══ Record excerpts ══

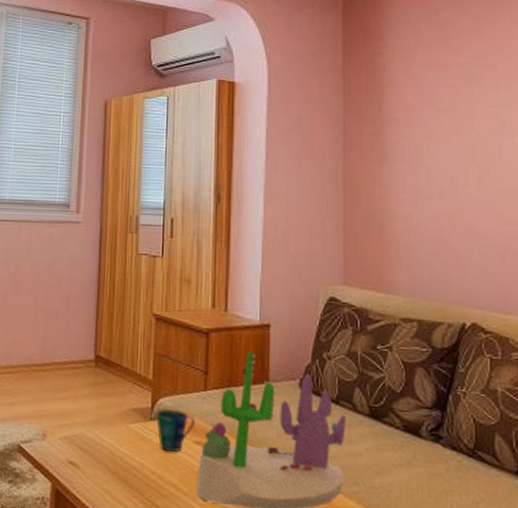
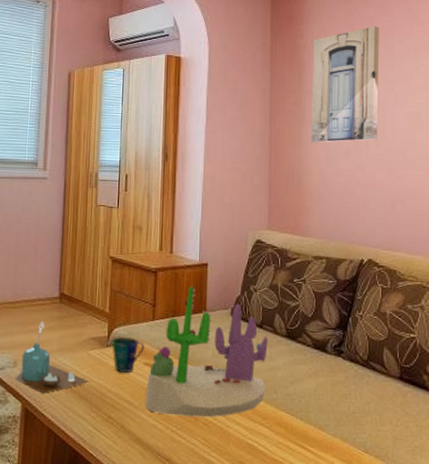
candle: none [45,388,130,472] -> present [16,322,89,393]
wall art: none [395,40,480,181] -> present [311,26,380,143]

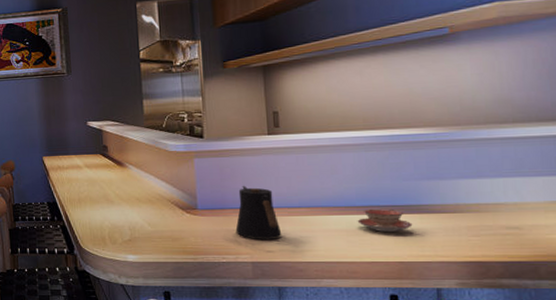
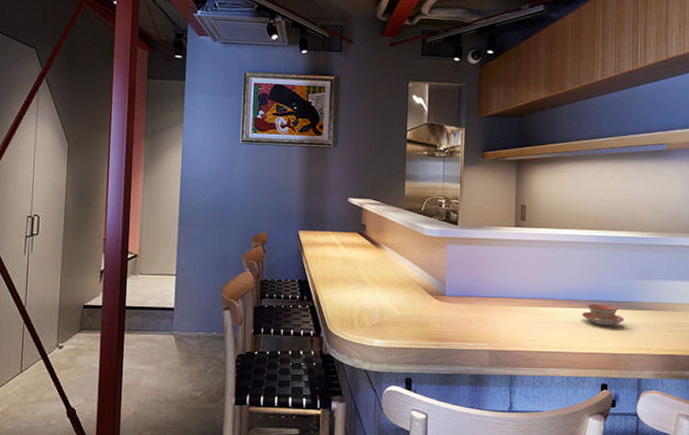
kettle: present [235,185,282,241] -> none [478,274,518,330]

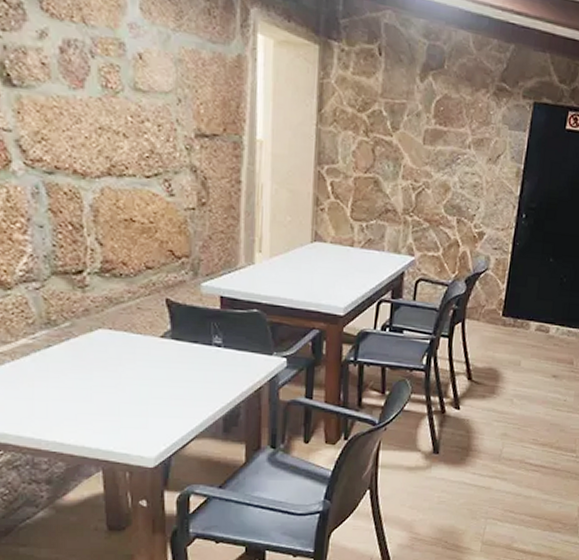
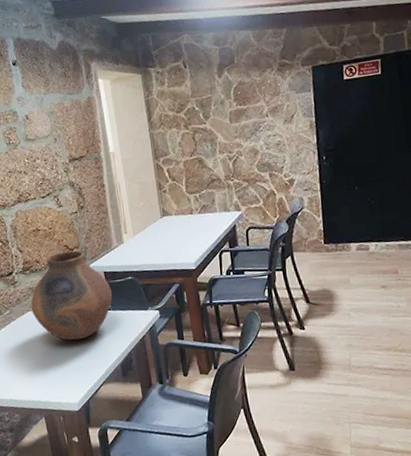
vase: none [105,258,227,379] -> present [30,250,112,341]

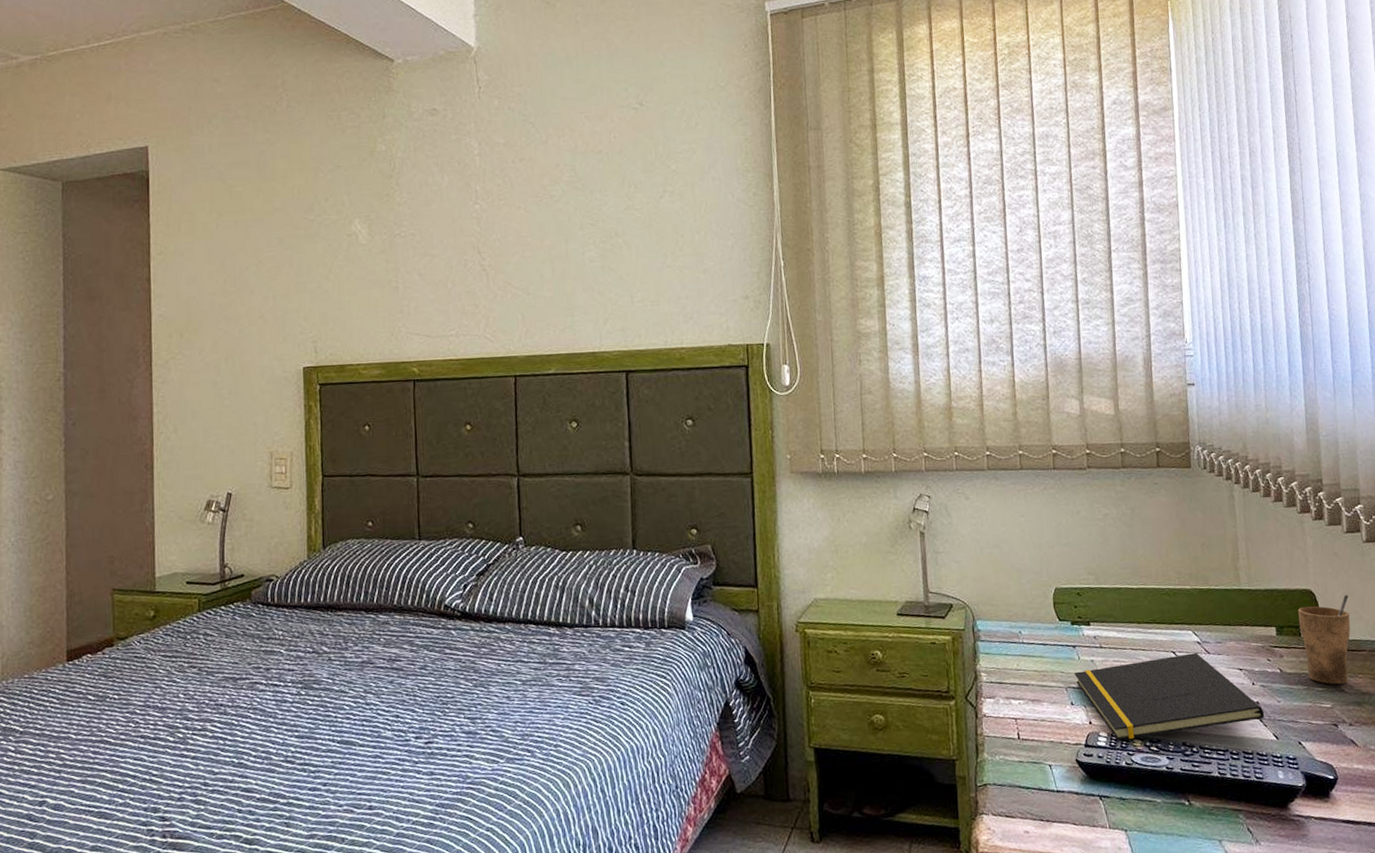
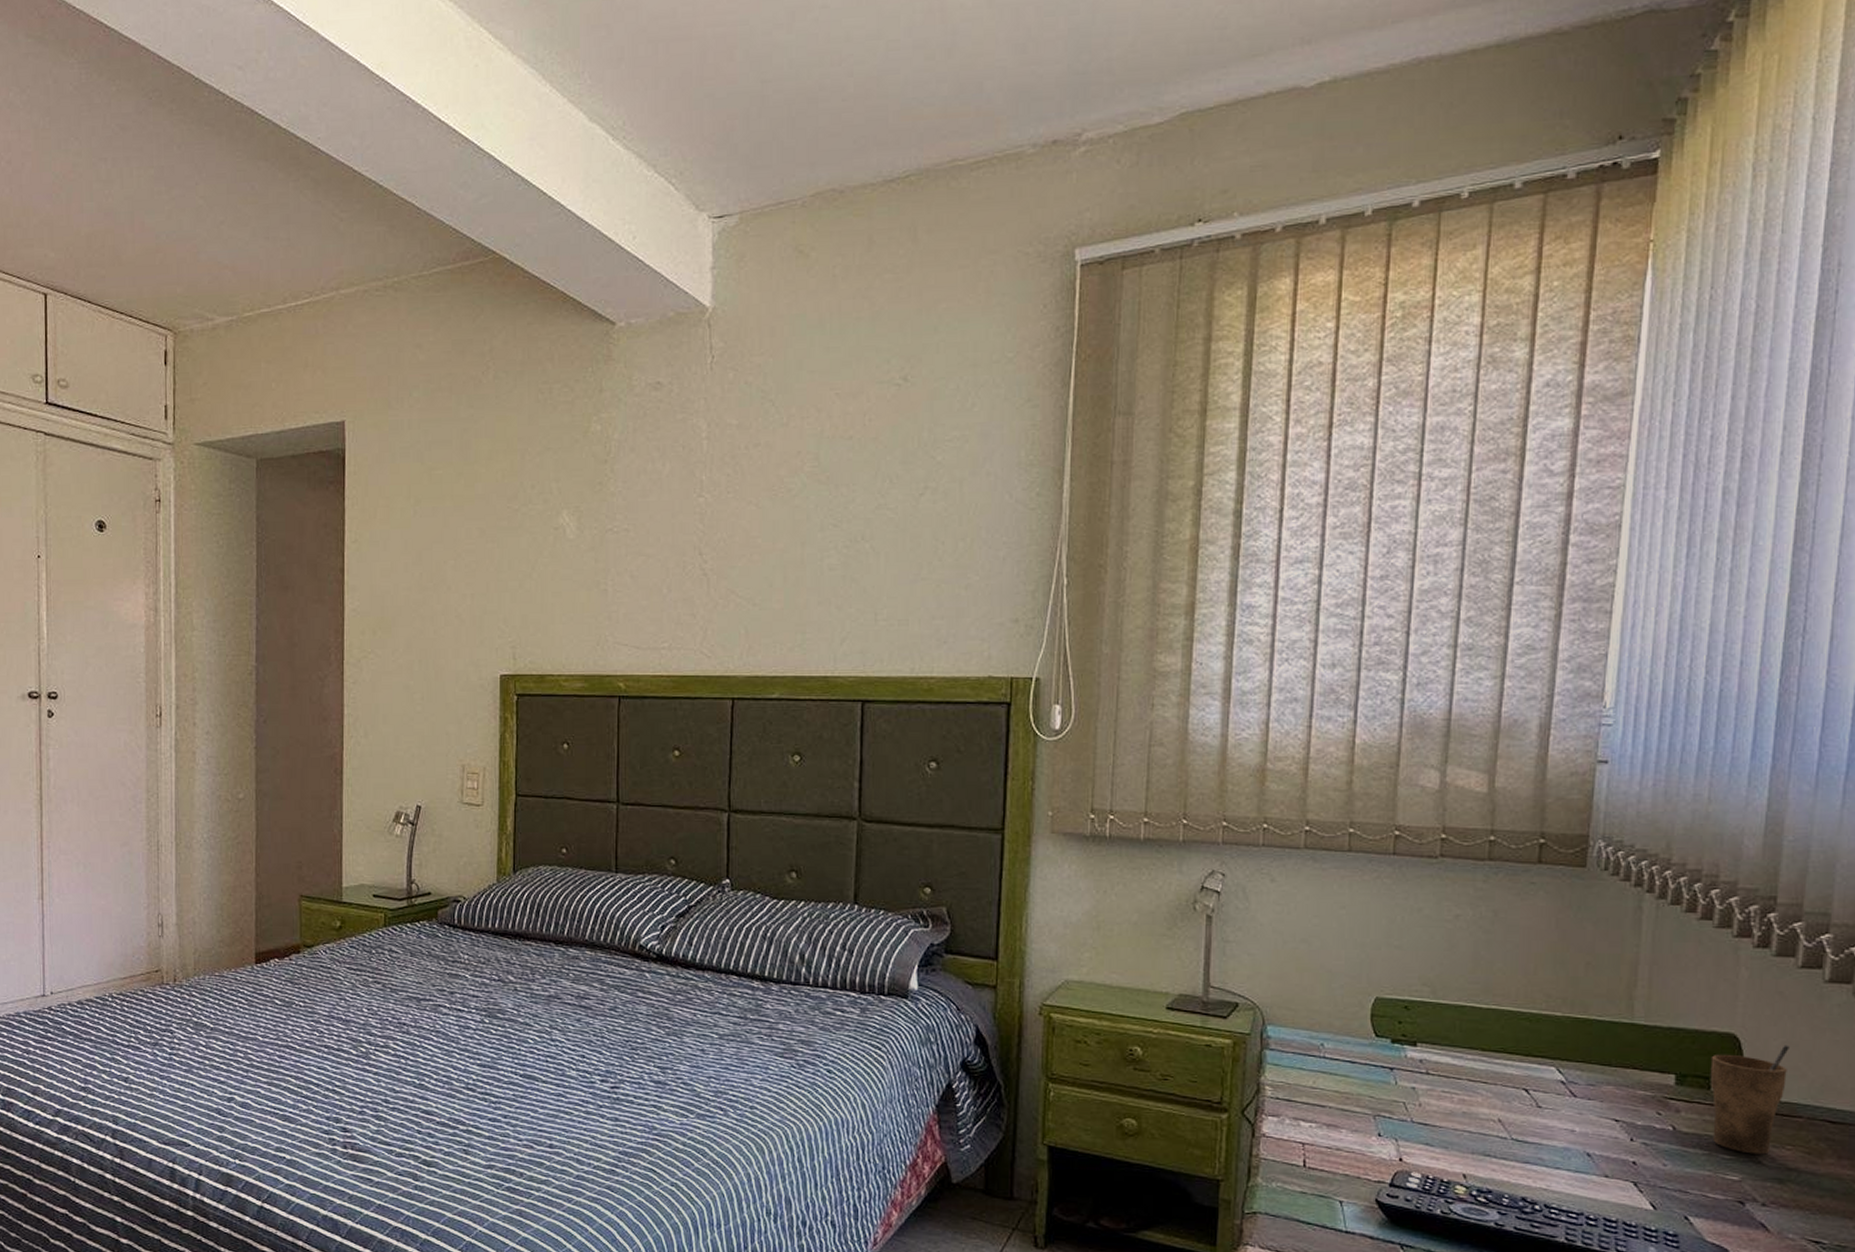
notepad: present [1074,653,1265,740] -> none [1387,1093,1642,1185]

═══

### Job item
Set every line of the records down again exactly, and exclude all pictures.

### Solved problem
candle: none [45,388,130,472] -> present [16,322,89,393]
wall art: none [395,40,480,181] -> present [311,26,380,143]

kettle: present [235,185,282,241] -> none [478,274,518,330]

vase: none [105,258,227,379] -> present [30,250,112,341]

notepad: present [1074,653,1265,740] -> none [1387,1093,1642,1185]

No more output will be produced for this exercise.